(Dataset records)
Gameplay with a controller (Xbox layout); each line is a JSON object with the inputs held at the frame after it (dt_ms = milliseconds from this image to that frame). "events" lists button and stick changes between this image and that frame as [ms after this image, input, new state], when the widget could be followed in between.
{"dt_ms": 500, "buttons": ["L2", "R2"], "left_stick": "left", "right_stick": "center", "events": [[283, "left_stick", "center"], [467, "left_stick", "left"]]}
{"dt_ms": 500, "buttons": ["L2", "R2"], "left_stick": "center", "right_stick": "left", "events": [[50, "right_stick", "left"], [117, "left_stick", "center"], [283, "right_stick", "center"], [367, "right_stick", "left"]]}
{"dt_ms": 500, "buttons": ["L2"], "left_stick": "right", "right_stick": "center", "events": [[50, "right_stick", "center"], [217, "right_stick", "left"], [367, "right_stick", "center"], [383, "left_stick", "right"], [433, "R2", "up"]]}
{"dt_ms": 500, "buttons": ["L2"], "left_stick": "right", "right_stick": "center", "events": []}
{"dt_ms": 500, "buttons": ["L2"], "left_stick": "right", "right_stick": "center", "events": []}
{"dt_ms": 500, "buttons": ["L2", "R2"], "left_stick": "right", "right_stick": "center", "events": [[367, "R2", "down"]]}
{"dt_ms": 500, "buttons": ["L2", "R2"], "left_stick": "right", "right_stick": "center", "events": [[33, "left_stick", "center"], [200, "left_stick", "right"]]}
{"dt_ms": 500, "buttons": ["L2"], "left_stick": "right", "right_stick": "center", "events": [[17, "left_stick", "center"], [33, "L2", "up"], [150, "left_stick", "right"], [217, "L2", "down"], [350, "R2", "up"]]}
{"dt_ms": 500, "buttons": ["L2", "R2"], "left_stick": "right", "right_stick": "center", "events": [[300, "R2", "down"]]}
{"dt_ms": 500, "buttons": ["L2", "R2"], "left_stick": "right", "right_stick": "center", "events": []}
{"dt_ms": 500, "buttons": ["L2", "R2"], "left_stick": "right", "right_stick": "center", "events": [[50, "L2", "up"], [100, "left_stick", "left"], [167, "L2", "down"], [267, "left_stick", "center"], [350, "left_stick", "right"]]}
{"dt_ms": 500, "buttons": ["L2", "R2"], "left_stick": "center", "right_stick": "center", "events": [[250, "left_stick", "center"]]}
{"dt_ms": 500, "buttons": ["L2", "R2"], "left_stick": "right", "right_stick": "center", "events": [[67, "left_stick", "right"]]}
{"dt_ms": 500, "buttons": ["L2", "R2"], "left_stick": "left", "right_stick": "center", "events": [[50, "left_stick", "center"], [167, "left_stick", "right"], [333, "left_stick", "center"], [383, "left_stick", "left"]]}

Task ->
Copy every record exactly.

Final answer ->
Gameplay with a controller (Xbox layout); each line is a JSON object with the inputs held at the frame after it (dt_ms = milliseconds from this image to that frame). "events" lists button and stick changes between this image and that frame as [ms after this image, input, new state], when the widget could be followed in between.
{"dt_ms": 500, "buttons": ["L2", "R2"], "left_stick": "left", "right_stick": "center", "events": [[283, "left_stick", "center"], [467, "left_stick", "left"]]}
{"dt_ms": 500, "buttons": ["L2", "R2"], "left_stick": "center", "right_stick": "left", "events": [[50, "right_stick", "left"], [117, "left_stick", "center"], [283, "right_stick", "center"], [367, "right_stick", "left"]]}
{"dt_ms": 500, "buttons": ["L2"], "left_stick": "right", "right_stick": "center", "events": [[50, "right_stick", "center"], [217, "right_stick", "left"], [367, "right_stick", "center"], [383, "left_stick", "right"], [433, "R2", "up"]]}
{"dt_ms": 500, "buttons": ["L2"], "left_stick": "right", "right_stick": "center", "events": []}
{"dt_ms": 500, "buttons": ["L2"], "left_stick": "right", "right_stick": "center", "events": []}
{"dt_ms": 500, "buttons": ["L2", "R2"], "left_stick": "right", "right_stick": "center", "events": [[367, "R2", "down"]]}
{"dt_ms": 500, "buttons": ["L2", "R2"], "left_stick": "right", "right_stick": "center", "events": [[33, "left_stick", "center"], [200, "left_stick", "right"]]}
{"dt_ms": 500, "buttons": ["L2"], "left_stick": "right", "right_stick": "center", "events": [[17, "left_stick", "center"], [33, "L2", "up"], [150, "left_stick", "right"], [217, "L2", "down"], [350, "R2", "up"]]}
{"dt_ms": 500, "buttons": ["L2", "R2"], "left_stick": "right", "right_stick": "center", "events": [[300, "R2", "down"]]}
{"dt_ms": 500, "buttons": ["L2", "R2"], "left_stick": "right", "right_stick": "center", "events": []}
{"dt_ms": 500, "buttons": ["L2", "R2"], "left_stick": "right", "right_stick": "center", "events": [[50, "L2", "up"], [100, "left_stick", "left"], [167, "L2", "down"], [267, "left_stick", "center"], [350, "left_stick", "right"]]}
{"dt_ms": 500, "buttons": ["L2", "R2"], "left_stick": "center", "right_stick": "center", "events": [[250, "left_stick", "center"]]}
{"dt_ms": 500, "buttons": ["L2", "R2"], "left_stick": "right", "right_stick": "center", "events": [[67, "left_stick", "right"]]}
{"dt_ms": 500, "buttons": ["L2", "R2"], "left_stick": "left", "right_stick": "center", "events": [[50, "left_stick", "center"], [167, "left_stick", "right"], [333, "left_stick", "center"], [383, "left_stick", "left"]]}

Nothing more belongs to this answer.